┌──

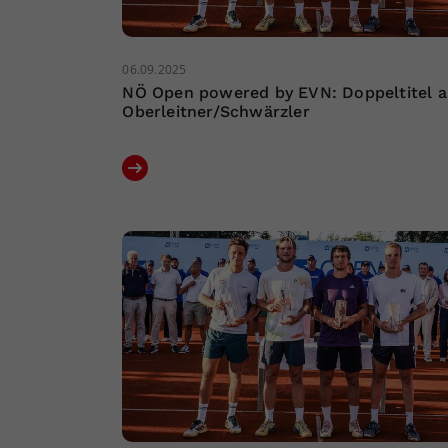
06.09.2025
NÖ Open powered by EVN: Doppeltitel 
Oberleitner/Schwärzler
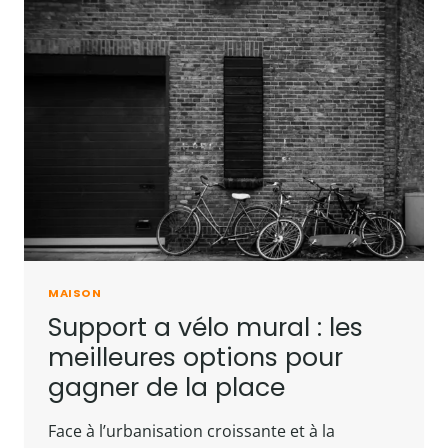
MAISON
Support a vélo mural : les
meilleures options pour
gagner de la place
Face à l’urbanisation croissante et à la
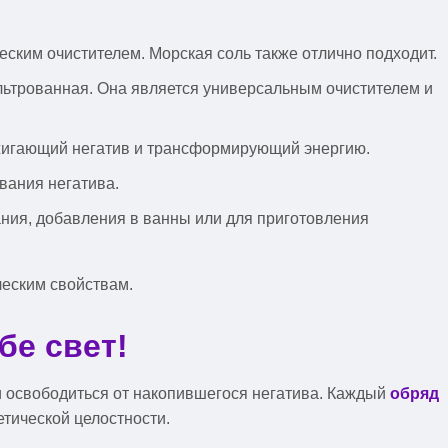
ским очистителем. Морская соль также отлично подходит.
ильтрованная. Она является универсальным очистителем и
сжигающий негатив и трансформирующий энергию.
вания негатива.
ания, добавления в ванны или для приготовления
ческим свойствам.
бе свет!
 освободиться от накопившегося негатива. Каждый
обряд
тической целостности.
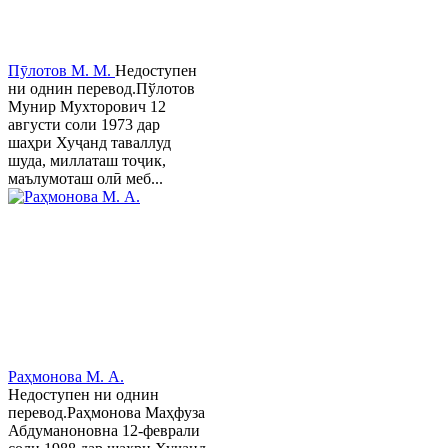
Пӯлотов М. М.
Недоступен
ни однин перевод.Пўлотов
Мунир Мухторович 12
августи соли 1973 дар
шаҳри Хуҷанд таваллуд
шуда, миллаташ тоҷик,
маълумоташ олӣ меб...
Раҳмонова М. А.
Недоступен ни однин
перевод.Раҳмонова Маҳфуза
Абдуманоновна 12-феврали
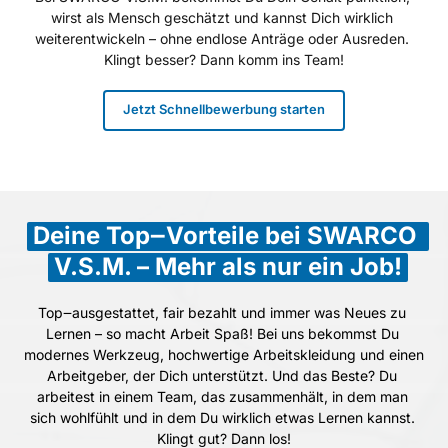
wirst als Mensch geschätzt und kannst Dich wirklich 
weiterentwickeln – ohne endlose Anträge oder Ausreden. 
Klingt besser? Dann komm ins Team!
Jetzt Schnellbewerbung starten
Deine 
Top‒
Vorteile 
bei 
SWARCO 
V.S.M. 
– 
Mehr 
als 
nur 
ein 
Job!
Top‒
ausgestattet, 
fair 
bezahlt 
und 
immer 
was 
Neues 
zu 
Lernen 
– 
so 
macht 
Arbeit 
Spaß! 
Bei 
uns 
bekommst 
Du 
modernes 
Werkzeug, 
hochwertige 
Arbeitskleidung 
und 
einen 
Arbeitgeber, 
der 
Dich 
unterstützt. 
Und 
das 
Beste? 
Du 
arbeitest 
in 
einem 
Team, 
das 
zusammenhält, 
in 
dem 
man 
sich 
wohlfühlt 
und 
in 
dem 
Du 
wirklich 
etwas 
Lernen 
kannst. 
Klingt 
gut? 
Dann 
los!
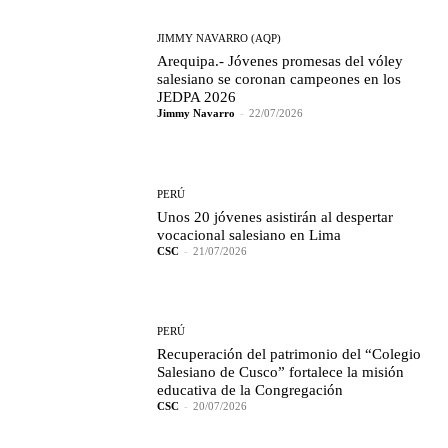
JIMMY NAVARRO (AQP)
Arequipa.- Jóvenes promesas del vóley
salesiano se coronan campeones en los
JEDPA 2026
Jimmy Navarro
-
22/07/2026
PERÚ
Unos 20 jóvenes asistirán al despertar
vocacional salesiano en Lima
CSC
-
21/07/2026
PERÚ
Recuperación del patrimonio del “Colegio
Salesiano de Cusco” fortalece la misión
educativa de la Congregación
CSC
-
20/07/2026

└──

> [Task prompt]
Give the data again exactly, without pictures.

> [Task response]
06.09.2025
NÖ Open powered by EVN: Doppeltitel 
Oberleitner/Schwärzler
MAISON
Support a vélo mural : les
meilleures options pour
gagner de la place
Face à l’urbanisation croissante et à la
ским очистителем. Морская соль также отлично подходит.
ильтрованная. Она является универсальным очистителем и
сжигающий негатив и трансформирующий энергию.
вания негатива.
ания, добавления в ванны или для приготовления
ческим свойствам.
бе свет!
 освободиться от накопившегося негатива. Каждый
обряд
тической целостности.
Пӯлотов М. М.
Недоступен
ни однин перевод.Пўлотов
Мунир Мухторович 12
августи соли 1973 дар
шаҳри Хуҷанд таваллуд
шуда, миллаташ тоҷик,
маълумоташ олӣ меб...
Раҳмонова М. А.
Недоступен ни однин
перевод.Раҳмонова Маҳфуза
Абдуманоновна 12-феврали
wirst als Mensch geschätzt und kannst Dich wirklich 
weiterentwickeln – ohne endlose Anträge oder Ausreden. 
Klingt besser? Dann komm ins Team!
Jetzt Schnellbewerbung starten
Deine 
Top‒
Vorteile 
bei 
SWARCO 
V.S.M. 
– 
Mehr 
als 
nur 
ein 
Job!
Top‒
ausgestattet, 
fair 
bezahlt 
und 
immer 
was 
Neues 
zu 
Lernen 
– 
so 
macht 
Arbeit 
Spaß! 
Bei 
uns 
bekommst 
Du 
modernes 
Werkzeug, 
hochwertige 
Arbeitskleidung 
und 
einen 
Arbeitgeber, 
der 
Dich 
unterstützt. 
Und 
das 
Beste? 
Du 
arbeitest 
in 
einem 
Team, 
das 
zusammenhält, 
in 
dem 
man 
sich 
wohlfühlt 
und 
in 
dem 
Du 
wirklich 
etwas 
Lernen 
kannst. 
Klingt 
gut? 
Dann 
los!
JIMMY NAVARRO (AQP)
Arequipa.- Jóvenes promesas del vóley
salesiano se coronan campeones en los
JEDPA 2026
Jimmy Navarro
-
22/07/2026
PERÚ
Unos 20 jóvenes asistirán al despertar
vocacional salesiano en Lima
CSC
-
21/07/2026
PERÚ
Recuperación del patrimonio del “Colegio
Salesiano de Cusco” fortalece la misión
educativa de la Congregación
CSC
-
20/07/2026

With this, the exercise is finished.